The point isn't to look at forgery kits, it is to look at Painter's Tools, of Blacksmithing tools, of Calligrapher's Supplies.
If Water Vehicles proficiency covers any floating boat shaped object, and dozens of sailing techniques, then why can't painter's tools cover knowing how to age paint? Why can't a blacksmith put a design on a rod of iron that matches the seal made of gold? Why can a jeweler not create a ring engraved with a message that looks like identical to one created by another jeweler a decade ago?
Why does it take a different proficiency to do the same thing that someone else did with the original tool?
Should it be a high Dc? Yes
Should it require special materials? Yes
Should it be difficult? Yes
Should it require an entirely different proficiency that has nothing to do with the tool that makes the object you are copying? No, why should it?
Personally, I like having a distinction between the kits if only because something called a "forgery kit" just sounds illicit. It's considered contraband, and those in possession of one are considered criminals-- just like thieves' tools.
It's not RAW, but I like to think a forgery kit contains a few high-end and ordinary doc supplies (paper, quills, ink, sealing wax, erasers, tracing paper, etc), as well as a selection of forms, letterhead, stamps, ID blanks, foil seals, unused ticket books, blank bank note, etc, swiped from official sources. It might even include some sort of fantastical configurable embossing tool, paper-aging solutions, jewelers' loup, and so forth. In addition to the basic writing &/or art skills needed, the proficiency mostly implies maintaining a working local knowledge of the jargon, codes, forms, etc, of the trades & offices being mimicked; as well as keeping the kit stocked with whatever basic docs might come in handy wherever the forger is at the time (and surreptitiously disposing of the unused illegal materials). Of course, this could mean a "forgery kit" is just "calligraphy supplies + illegal docs".
The bolded is the part I'm saying.
Sure, have a separate set of items, but the skills, the knowledge, the jargon? That makes sense to combine with the proper skill, or it is specialized knowledge that you just wouldn't know.
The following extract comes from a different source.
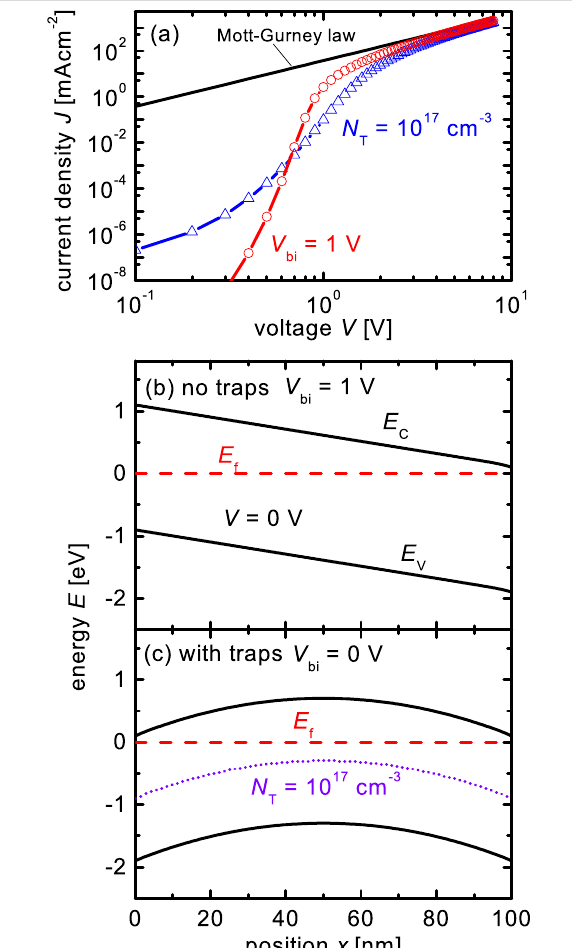
Figure 3: Normalized mobility obtained by fitting the Murgatroyd equa- tion to the simulated current–voltage curves of electron-only devices as a function of the concentration of midgap defects. The fitted mobility is normalized to the actual mobility that is used as an input parameter in the simulation and the built-in voltage in Equation 8 is a free para- meter. The actual built-in voltage used as input for the simulated cur- rent–voltage curves is zero. The comparison between fitted and actual mobility is done for two situations, one (lines + filled squares) with only a variable concentration of midgap defects and one (lines + open trian- gles) with the same variable concentration of defects and additional exponential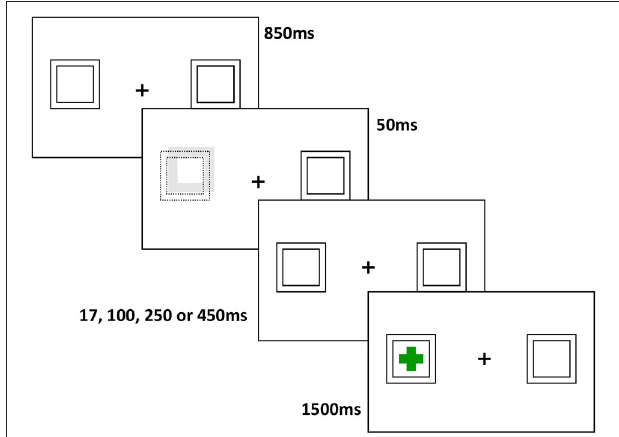
FIGURE 1 | Schematic diagram of a valid trial: Following a fixation period of 850ms, a cue is presented for 50ms (displacement and increased luminance of one of the two peripheral boxes), followed at various intervals by a target cross in either the same, or opposite hemifield. The target remains on screen for 1,500ms, and subjects are asked to generate a saccade to the target as quickly as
For example, I would never allow someone with a forgery kit to make a perfect fake die for embossing coins (not that it would actually matter in DnD). Because those dies are a heavily guarded state secrets. Without the proper background, you just don't know that.
If they wanted to, say, use their blacksmith tools and try and copy a coin that they have, I might let them make the attempt. They know metal, they know how to form metal, but it still will likely not be a perfect copy, because that requires them to get the die, and copy that. And since it is made of metal, a blacksmith can do that, but a forgery kit with paper and ink is useless for that.